Simone Leigh's 'Brick House' Is the Best Thing in the Hudson Yards Area
The monumental new sculpture gazes down 10th Avenue.
Simone Leigh presents Brick House, a sixteen-foot-tall bronze bust, for the inaugural High Line Plinth commission. Brick House‘s head is crowned with an afro framed by cornrows that develop into four braids, and the body forms a dome that is lined with a pattern of ridges. The torso, a combined form suggesting a skirt and a clay house, stands tall atop the Plinth, staring down 10th Avenue. In conversation with GARAGE, Cecilia Alemani, the Donald R. Mullen, Jr. Director and Chief Curator, High Line Art, discusses the new Plinth series.

ALEMANI: This is a brand-new series that we just launched called the High Line Plinth, as a part of the art program on the High Line. The commission is different both in scale and size and in terms of investment, from a financial perspective, than the other commissions that we do.
GARAGE: It is clearly the largest work currently on the High Line and engages with monumentality.
ALEMANI: Exactly. The reason we launched this series is because when you visit this new section of the High Line you will see how special and different it is from the rest of the park, as it reminds one more of a large square or piazza. It's sitting on top of Tenth Avenue and offers incredible viewpoints with vistas south and north, right by Hudson Yards.
There is something about the space that made us want to commission a work that could be in dialogue with the High Line, the buildings around it and the views of Tenth Avenue. We wanted to invite artists to create something that could really hold this space, and like every other traditional piazza in Europe has a monument in the middle, we appropriated that concept to create a plinth or a pedestal that is installed in the center of the space. The artists can use it to give height to their own work.

GARAGE: What was the process in selecting the Plinth commission artist?
ALEMANI: We started over three years ago and had about fifty artists submitting proposals. Simone is the first commission. We knew the first recipient of the High Line Plinth would get a certain attention and she's a wonderful artist. In her previous sculptural work, she has worked mainly with ceramics, usually on a much smaller scale. We like to push artists to try something new, specifically conceived for the High Line Plinth project. She proposed creating her first monumental piece. This new work is part of Anatomy of Architecture, a series of smaller works that often combine the human body with a half-dome as a skirt. For her what's important is to reflect on the relationship between the representation of the human body with architecture and look at how they influence each other.
GARAGE: I see why the curatorial team selected this work to inaugurate the plinth commissions. It makes exceptional sense now and in this location.
ALEMANI: The High Line sculpture is called Brick House and it's about 16 feet tall. It is the first monumental piece of the Anatomy of Architecture: It's the face of a black woman that’s built on a torso peppered with different architectural references, mainly from West Africa or the southern US. She's sitting on this very large plinth, so there's an incredible view of the High Line, the avenues, and the streets.

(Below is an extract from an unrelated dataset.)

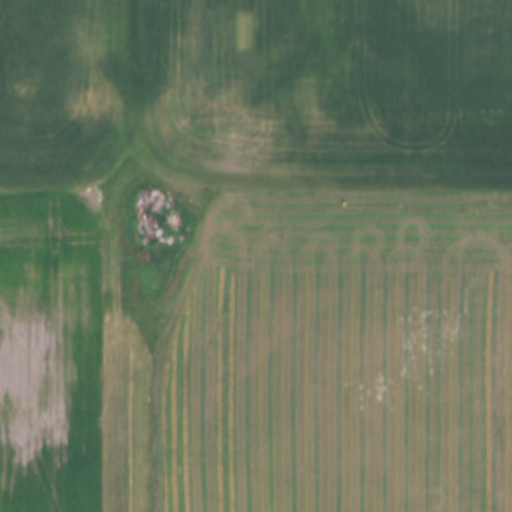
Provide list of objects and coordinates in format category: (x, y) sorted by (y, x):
road: (115, 353)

GARAGE: The sculpture looks like it fits with the architectural nuances of the surrounding city, how it resonates with the patterns of the buildings around it.
ALEMANI: Brick House has a very impressive presence. It's really exciting to bring the sculpture to The High Line because we love working with Leigh and giving her the opportunity to do something that probably she wouldn't have done otherwise. In addition, we want to see how people are going to use this space considering that presence is in the middle of the city. We really wanted to it to be a gathering space that can generate conversation and function as a platform for dialogue and exchange, in particular in a part of the city that is in constant transformation.
Brick House by Simone Leigh is on view through September 2020. It can be viewed on the High Line at the Spur, at 30th Street and 10th Avenue. Simone Leigh (b. 1967, Chicago, Illinois) lives and works in Brooklyn, New York. Recent exhibitions of her work have been presented at institutions including the Hammer Museum, Los Angeles, California (2016); The Studio Museum in Harlem in Marcus Garvey Park, New York, New York (2016); Tate Exchange at Tate Modern, London, United Kingdom (2016); Kansas City Art Institute, Kansas City, Missouri (2016); New Museum, New York, New York (2016); and the Atlanta Contemporary Art Center, Atlanta, Georgia (2014). Upcoming exhibitions include the Solomon R. Guggenheim Museum through October 27, 2019 and the Whitney Biennial through September 22, 2019. Leigh is represented by Luhring Augustine, New York and David Kordansky Gallery, Los Angeles.